I don't think I would want to plow with my 3/4 ton in unfamiliar ground let alone trying to plow 30 inches of snow and another 10-15 more..
I would rather take my tractor down.


----------



## bchurch05 (Dec 6, 2009)

Wallace;992464 said:


> I don't think I would want to plow with my 3/4 ton in unfamiliar ground let alone trying to plow 30 inches of snow and another 10-15 more..
> I would rather take my tractor down.
> 
> View attachment 72658
> ...


Yea I was thinking the tractor with my 5ft blower would do well down there. If I am going to make the trek I might as well bring the plow.


----------



## Wallace (Dec 12, 2008)

Let me know when your leaving I will load up and caravan down with ya..
Looks like you'll be going down I84 and that's right by me
Hmmm maybe after we get our 8-10 inch storm wed we may rethink about going down


----------



## ESA Snow (Feb 5, 2010)

I am in the Baltimore area and plowing like crazy. Right now my plow is not raising up and I need some parts brought to me (I can fix it myself if needed) Is there anywhere in Baltimore that has 24 hour Plow service for parts?


----------



## bchurch05 (Dec 6, 2009)

Is there work down there to go around ready to head somewhere with two trucks and a tractor just looking to get in contact with someone first


----------



## ESA Snow (Feb 5, 2010)

There is a TON of work. The city needs contracters because streets still are not plowed from last weekends storm. call 410-396-5752 or 410-385-4826 Bids are coming in about $150 an hour


----------



## albhb3 (Dec 18, 2007)

good thing global warming wont be kicking in anytime soon you guys would look like NO


----------



## Excavator nut (Jan 1, 2010)

I was wrong two blizzards in one week. Pulled a 31 hour run to push snow, a 6 hour white out conditions. Pretty had to drive and SEE. I am about tired of this snow, will be working the next few days on trucking snow to spoils piles.
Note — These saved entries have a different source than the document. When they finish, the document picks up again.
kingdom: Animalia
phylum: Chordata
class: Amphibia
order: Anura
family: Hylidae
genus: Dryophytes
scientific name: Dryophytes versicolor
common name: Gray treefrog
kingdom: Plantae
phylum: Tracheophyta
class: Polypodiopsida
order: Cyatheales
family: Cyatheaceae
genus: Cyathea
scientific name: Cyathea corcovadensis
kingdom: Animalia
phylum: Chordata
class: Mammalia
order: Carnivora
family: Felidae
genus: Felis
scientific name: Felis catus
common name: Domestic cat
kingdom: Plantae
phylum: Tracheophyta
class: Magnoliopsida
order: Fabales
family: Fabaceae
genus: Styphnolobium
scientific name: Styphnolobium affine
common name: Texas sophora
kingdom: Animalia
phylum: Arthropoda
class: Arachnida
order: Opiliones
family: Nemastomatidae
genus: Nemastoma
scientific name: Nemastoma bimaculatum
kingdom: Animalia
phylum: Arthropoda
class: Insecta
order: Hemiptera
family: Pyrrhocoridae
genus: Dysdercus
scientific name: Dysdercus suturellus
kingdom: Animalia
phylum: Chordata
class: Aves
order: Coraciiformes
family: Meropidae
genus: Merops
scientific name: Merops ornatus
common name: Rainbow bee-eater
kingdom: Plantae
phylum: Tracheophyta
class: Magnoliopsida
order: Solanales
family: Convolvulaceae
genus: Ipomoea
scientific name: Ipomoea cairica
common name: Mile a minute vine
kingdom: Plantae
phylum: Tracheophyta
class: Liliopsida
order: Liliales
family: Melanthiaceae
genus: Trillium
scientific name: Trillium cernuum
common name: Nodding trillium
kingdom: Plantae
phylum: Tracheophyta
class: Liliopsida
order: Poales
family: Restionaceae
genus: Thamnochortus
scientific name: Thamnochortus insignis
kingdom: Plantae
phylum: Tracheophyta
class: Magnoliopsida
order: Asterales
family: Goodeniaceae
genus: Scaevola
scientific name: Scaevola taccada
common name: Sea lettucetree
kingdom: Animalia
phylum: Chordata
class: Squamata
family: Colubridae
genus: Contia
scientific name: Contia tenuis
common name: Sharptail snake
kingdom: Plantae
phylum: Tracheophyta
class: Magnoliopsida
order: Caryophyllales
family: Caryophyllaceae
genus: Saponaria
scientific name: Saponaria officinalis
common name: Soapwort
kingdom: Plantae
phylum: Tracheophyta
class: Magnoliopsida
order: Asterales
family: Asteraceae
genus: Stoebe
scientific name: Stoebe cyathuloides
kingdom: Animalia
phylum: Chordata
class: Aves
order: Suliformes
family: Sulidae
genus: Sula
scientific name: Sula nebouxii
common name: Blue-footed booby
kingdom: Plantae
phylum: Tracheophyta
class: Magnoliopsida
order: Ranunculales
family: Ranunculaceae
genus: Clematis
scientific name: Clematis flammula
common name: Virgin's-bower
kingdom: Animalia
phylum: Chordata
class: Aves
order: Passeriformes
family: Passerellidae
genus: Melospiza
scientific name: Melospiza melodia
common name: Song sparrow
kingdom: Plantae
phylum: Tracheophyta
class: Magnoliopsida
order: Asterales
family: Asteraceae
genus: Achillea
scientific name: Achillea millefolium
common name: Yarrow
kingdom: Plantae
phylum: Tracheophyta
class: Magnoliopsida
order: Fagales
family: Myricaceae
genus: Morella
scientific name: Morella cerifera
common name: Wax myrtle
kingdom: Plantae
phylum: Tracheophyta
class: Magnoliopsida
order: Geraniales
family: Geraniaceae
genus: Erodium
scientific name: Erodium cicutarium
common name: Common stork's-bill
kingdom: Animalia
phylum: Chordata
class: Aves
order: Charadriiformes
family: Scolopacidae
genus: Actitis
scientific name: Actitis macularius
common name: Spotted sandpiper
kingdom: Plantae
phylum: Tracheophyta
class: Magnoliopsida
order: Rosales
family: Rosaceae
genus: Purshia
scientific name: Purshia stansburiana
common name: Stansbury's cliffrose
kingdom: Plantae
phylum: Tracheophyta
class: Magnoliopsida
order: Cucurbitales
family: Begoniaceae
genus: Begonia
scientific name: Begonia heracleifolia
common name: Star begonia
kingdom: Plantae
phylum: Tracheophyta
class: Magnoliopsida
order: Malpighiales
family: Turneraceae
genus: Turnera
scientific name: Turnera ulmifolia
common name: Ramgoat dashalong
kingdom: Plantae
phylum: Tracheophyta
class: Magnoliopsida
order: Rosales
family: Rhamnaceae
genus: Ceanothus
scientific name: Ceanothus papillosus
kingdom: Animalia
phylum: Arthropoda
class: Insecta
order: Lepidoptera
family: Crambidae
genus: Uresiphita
Using a loader and dump truck.


----------



## Wallace (Dec 12, 2008)

Well after seeing our forcast for only 4-6" I decided to load the trailer with my snow blowers and head to MD.
We got loaded around 4pm and I went south I ended up hitting some real heavy snow...I was running my 4wd F250 with my Blizzard 8100 hung on the front and pulling my 35' gooseneck...We were like a unstopable tank!
We rolled into town around 10:35pm and we were all sold out by 12 went to the hotel room got some sleep.
We left for home around 10am and it was snowing worse than the night before....
They shut down the interstates.
I had to run all the back roads, talk about a long trip home.
We got home around 10pm.

So guess where I am at now????
I am back in Md....I loaded to tractors and came right back down.
Moved snow all day today and have worked lined up for all day tomorrow....wesport
It starting to catch up we are really dragging a$$
But at $150 bucks an hour we perk right up!!!:bluebounc
Well time to get some sleep:salute:


----------



## Excavator nut (Jan 1, 2010)

Gettin ready for 2-4 incher on monday the 15, plow truck only no machines, Worked 13 hours moving snow with a bobcat, couldn't find a loader, all are being used to widen highways by the state


----------